Tout aussi inquiétant, comme en témoignent plusieurs enseignants de la capitale, certains résultats d’Affelnet sont inexplicables: «Le système paraît opaque, on assiste chaque année à des affectations incompréhensibles». Et certains bugs sont très visibles comme le cas du lycée Turgot (IIIe arrondissement), qui est passé de 40% à 83% de boursiers en cette rentrée 2016. Christophe Barrand, le proviseur était furieux et ne s’est pas privé de le faire savoir:
«Rien n’a changé à Paris depuis 25 ans. Notamment parce qu’il n’est pas question de toucher aux grands lycées qui ont dix classes préparatoires. Ceux-là se battent pour récupérer les meilleurs élèves: l’Éducation nationale, c’est la guerre!»
La transparence en question
Difficile de défendre une règle qui ne s’applique… qu’aux gens à qui elle s’applique. Ce qui pose la question de la transparence. Un point crucial: l'affectation informatisée est utilisée dans de nombreux de pays pour réguler les procédures de choix scolaires et universitaires, Julien Grenet cite les exemples de la la Belgique, du Royaume-Uni, de l’Espagne ou des États-Unis, où les systèmes d’orientation se sont développés avec une bonne acceptation des familles, car les critères semblent assez clairs. Au Chili en revanche, les attributions de place à l’université dépendaient, de notoriété publique, en partie de la corruption. Une sorte d’APB a été mis en place et les résultats d’affectation sont publiés dans la presse, explique Julien Grenet, avec le nom des individus et le nombre de points obtenus. Transparence absolue donc et résultats incontestables, avance le chercheur qui note, qu’en France, «on ne donne pas aux parents tous les éléments sur les paramètres d’affectation. Affelnet peut donc logiquement créer de l'anxiété dans les familles».
Idem pour APB, objet de polémiques sur la transparence: l’association «Droits des lycéens» a porté plainte en juin dernier auprès de Cnil (la Commission nationale de l’informatique et des libertés) et a saisi le Défenseur des droits.
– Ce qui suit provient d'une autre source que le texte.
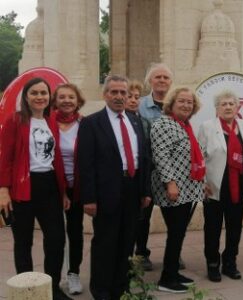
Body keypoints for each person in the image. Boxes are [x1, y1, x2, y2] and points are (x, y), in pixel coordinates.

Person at [78, 75, 151, 300]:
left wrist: (145, 191)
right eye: (114, 92)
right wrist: (88, 198)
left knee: (126, 241)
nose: (119, 97)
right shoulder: (91, 123)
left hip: (132, 189)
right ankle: (101, 291)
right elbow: (86, 164)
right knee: (104, 243)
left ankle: (121, 288)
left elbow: (143, 158)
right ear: (105, 95)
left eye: (123, 93)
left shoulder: (135, 120)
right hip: (105, 191)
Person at [0, 77, 73, 300]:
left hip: (49, 185)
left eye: (43, 93)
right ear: (26, 96)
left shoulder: (51, 121)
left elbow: (56, 158)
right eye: (34, 93)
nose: (40, 97)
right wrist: (3, 190)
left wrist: (63, 191)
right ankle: (27, 289)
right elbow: (5, 156)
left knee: (56, 239)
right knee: (23, 241)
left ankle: (53, 288)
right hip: (23, 186)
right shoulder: (15, 120)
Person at [197, 91, 243, 282]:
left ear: (238, 107)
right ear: (217, 108)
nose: (228, 107)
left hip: (238, 186)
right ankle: (213, 263)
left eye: (232, 104)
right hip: (214, 186)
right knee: (213, 228)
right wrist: (202, 182)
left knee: (235, 227)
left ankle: (230, 261)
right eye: (223, 104)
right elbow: (199, 156)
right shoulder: (207, 127)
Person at [150, 87, 205, 293]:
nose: (186, 105)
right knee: (175, 232)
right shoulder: (163, 123)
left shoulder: (185, 125)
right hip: (173, 189)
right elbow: (161, 155)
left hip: (188, 188)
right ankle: (166, 279)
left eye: (189, 102)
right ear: (171, 103)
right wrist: (170, 183)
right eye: (181, 101)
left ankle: (173, 272)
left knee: (179, 232)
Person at [136, 63, 173, 271]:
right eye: (157, 77)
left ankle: (172, 254)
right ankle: (141, 254)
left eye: (166, 78)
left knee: (174, 217)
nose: (161, 81)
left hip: (172, 172)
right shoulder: (140, 105)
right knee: (143, 215)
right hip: (149, 171)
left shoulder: (178, 105)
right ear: (150, 81)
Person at [51, 83, 86, 295]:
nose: (66, 101)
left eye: (71, 97)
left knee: (75, 232)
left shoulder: (85, 124)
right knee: (55, 234)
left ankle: (73, 273)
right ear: (55, 100)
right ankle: (54, 276)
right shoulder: (47, 123)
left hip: (78, 187)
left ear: (78, 100)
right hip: (53, 186)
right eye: (62, 97)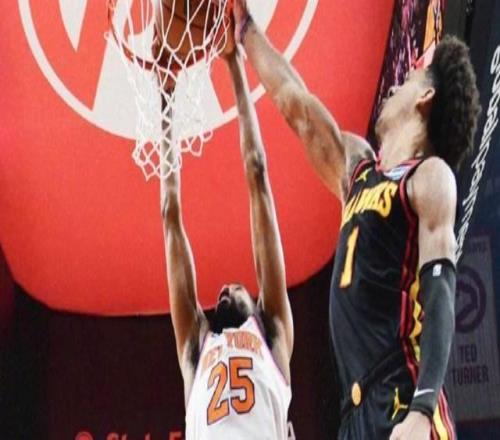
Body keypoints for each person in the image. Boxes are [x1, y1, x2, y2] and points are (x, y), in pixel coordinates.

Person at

Et de fait, même si le ministère de l’Éducation a fait des efforts de pédagogie pour expliquer son fonctionnement, on peut encore parler de secret, le code source d’APB n’a jamais été vraiment rendu public, malgré les demandes répétées de l’association.
La ségrégation sociale demeure
Et pourtant, même si le système devenait totalement transparent, la question des critères demeure centrale: qui les décide? Handicap, distance, fratrie devraient être pris en compte pour les collégiens. Pour les collégiens de troisième, on peut avoir l’impression que toute l’orientation se résume à une moyenne; Julien Grenet le concède :
«Le problème n’est pas ce type d’outil. Le problème, c’est les critères et les priorités. À Paris, on a reproduit le système antérieur, avec un poids très fort accordés aux résultats scolaires ce qui se traduit pas un « bonus note » extrêmement important…»
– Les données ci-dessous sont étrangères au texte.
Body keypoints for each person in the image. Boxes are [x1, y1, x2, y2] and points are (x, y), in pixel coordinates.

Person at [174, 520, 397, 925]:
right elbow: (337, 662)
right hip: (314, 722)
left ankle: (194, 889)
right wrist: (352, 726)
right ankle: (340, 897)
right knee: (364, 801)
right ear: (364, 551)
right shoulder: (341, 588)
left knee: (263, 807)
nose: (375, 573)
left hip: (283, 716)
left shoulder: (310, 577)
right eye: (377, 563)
Donc, même si le barème choisi combat (sans l’élimininer) la ségrégation sociale, il entretient et crée une forte ségrégation scolaire: des établissements d’élites, des moins bons, des médiocres, etc. Certes, cette hiérarchie préexistait. Mais, qui se pose cette question? Quel est l'effet produit par le fait d’être affecté dans un établissement réputé comme médiocre sur les usagers de l’école? Être triés et classés pour intégrer des zones de relégations? Surtout lorsque l'on connait le peu d’efficacité, jusqu’ici, des politiques d’éducation prioritaire.
Les algorithmes ne sont pas une mauvaise chose en eux-mêmes, le problème demeure la culture à laquelle ils se greffent. En l’occurrence, une culture de l’élitisme associée à un attachement persistant à l’opacité (administrative).